Adopting a Shadow OT delivery model for strategic 5G investments could measurably benefit the CAPEX and ongoing OPEX of the candidate by moving to a consumption based fee schedule that directly ties cost to revenue. However, this would require an acknowledgement of hyperscalers’ ability to deliver “carrier grade” services – as well as a substantial cultural shift within the telecom candidate.
While embracing a Shadow OT delivery model would be advantageous to the candidate, it could also benefit enterprise subscribers in the home market and beyond. Bringing “true cloud” hyperscaler services into the telecom data centers, telco edge and even enterprise edge will reduce latency and backhaul charges while increasing the velocity of innovation for enterprise. As a result of a share risk / reward model, the candidate could substantially increase ICT based ARR by building on a solid base of broadband through bundling mission critical application services and devices into well established procurement models. Whatsmore, doing so would increase the strategic value of the candidate while increasing the stickiness of goods and services long term.
The candidate could take lessons learned from Peter Thiel’s “Zero to One” method of dominating a specific solution in a vertical market. This could be rolled out globally in cooperation – not conflict – with hyperscalers. Importing new sources of external revenue into a regional telecommunications provider is essential for generating the revenue required to sustain world class consumer services.
Evolving Company Culture
Shifting a telecom culture from “network love” to “customer love” is no easy feat. As an example, Amazon AWS reportedly saw a 1286% increase in quarterly revenue from Q1 2014 until present with a relentless focus on customer satisfaction and innovation. This was achieved with a culture that allowed for experimentation and blameless operations with a willingness to fail fast. During the same period, the telecom candidate saw ICT growth below 10%. Clearly, digital transformation equally requires cultural transformation to realize lasting impact.

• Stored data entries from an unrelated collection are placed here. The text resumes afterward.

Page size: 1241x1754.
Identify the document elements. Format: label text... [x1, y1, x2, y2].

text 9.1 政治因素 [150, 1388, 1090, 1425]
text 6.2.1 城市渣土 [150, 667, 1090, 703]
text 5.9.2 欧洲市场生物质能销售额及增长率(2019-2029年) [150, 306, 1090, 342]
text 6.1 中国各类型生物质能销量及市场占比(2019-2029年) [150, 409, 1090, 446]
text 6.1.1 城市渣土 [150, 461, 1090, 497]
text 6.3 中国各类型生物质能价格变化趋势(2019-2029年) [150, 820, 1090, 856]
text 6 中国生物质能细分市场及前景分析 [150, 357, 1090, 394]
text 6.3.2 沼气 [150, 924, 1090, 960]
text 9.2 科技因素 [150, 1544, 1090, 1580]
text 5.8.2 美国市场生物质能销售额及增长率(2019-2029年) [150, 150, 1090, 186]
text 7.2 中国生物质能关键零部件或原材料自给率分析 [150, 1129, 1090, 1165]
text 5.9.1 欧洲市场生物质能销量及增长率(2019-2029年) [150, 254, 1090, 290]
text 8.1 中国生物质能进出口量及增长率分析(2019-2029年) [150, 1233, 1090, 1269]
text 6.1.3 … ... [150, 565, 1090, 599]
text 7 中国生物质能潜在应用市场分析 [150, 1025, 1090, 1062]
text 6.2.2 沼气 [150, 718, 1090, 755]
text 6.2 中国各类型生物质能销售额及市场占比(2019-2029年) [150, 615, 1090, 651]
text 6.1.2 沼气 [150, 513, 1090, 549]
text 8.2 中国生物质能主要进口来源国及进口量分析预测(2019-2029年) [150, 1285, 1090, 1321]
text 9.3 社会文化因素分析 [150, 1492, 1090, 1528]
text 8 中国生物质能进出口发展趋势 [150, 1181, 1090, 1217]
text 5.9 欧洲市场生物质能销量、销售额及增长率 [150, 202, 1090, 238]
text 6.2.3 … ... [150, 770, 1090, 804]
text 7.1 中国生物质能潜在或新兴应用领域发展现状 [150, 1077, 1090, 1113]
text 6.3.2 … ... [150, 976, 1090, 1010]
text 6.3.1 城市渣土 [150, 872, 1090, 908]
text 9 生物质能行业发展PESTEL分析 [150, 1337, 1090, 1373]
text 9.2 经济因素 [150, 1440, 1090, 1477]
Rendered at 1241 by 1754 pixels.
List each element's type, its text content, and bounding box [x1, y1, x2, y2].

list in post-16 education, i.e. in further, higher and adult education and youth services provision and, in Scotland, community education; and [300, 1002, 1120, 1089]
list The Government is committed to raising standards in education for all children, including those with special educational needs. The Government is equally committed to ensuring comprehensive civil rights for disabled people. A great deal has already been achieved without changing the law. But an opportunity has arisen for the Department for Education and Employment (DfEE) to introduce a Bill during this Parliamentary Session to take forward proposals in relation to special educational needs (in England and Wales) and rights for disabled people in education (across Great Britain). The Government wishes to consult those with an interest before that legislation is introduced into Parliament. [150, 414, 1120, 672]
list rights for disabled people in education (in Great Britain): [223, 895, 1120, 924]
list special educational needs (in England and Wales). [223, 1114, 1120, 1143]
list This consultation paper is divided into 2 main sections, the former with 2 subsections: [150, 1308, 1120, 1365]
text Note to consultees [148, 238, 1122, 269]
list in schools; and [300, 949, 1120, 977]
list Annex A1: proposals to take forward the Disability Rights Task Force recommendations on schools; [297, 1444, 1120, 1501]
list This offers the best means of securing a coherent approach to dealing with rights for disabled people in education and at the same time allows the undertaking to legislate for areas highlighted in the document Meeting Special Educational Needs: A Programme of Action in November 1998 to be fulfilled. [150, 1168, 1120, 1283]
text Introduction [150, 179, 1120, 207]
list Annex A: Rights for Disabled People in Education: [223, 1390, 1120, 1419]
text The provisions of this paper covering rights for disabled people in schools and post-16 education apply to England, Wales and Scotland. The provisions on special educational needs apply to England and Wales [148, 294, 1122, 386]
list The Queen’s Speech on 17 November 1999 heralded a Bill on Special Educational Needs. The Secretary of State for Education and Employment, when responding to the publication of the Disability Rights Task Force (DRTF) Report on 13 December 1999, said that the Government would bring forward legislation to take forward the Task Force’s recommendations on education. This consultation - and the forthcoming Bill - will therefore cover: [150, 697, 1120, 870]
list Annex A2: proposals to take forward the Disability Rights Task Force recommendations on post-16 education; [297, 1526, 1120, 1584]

The opportunity to implement rapid and measurable increases in both revenue generation and net income have already been proven by former staff and citizens within the home market. This market has produced the co-founders of Cloudflare (Mkt Cap $32B), as well as executive leadership at Suncor (Mkt cap $39B), Pattison Group (est $10B), Arye Group (est $1.2B) and many more. Together, the home market ex-pats and current citizens have generated more than $80B of market value.
Getting the right mix on the Board of Directors and special committees around Digital Transformation or Innovation is essential. Culture change will require top down support and modeling of the desired behaviour in combination with bottom up cultural adoption.
The Shadow OT Opportunity for Telecoms
Shadow OT is not the enemy of industry or even telecommunications providers. In reality, executing in partnership with external service providers such as hyperscalers, B/OSS providers like Totogi, consumption based Open RAN providers, or enterprise-first connectivity platforms like Expeto and its disruptive NeXtworking™ solution could foster a much needed alliance for telecommunications providers worldwide.
5G deployments are underway. Enterprise digital transformation is essential for survival. Will you position Shadow OT as friend or foe?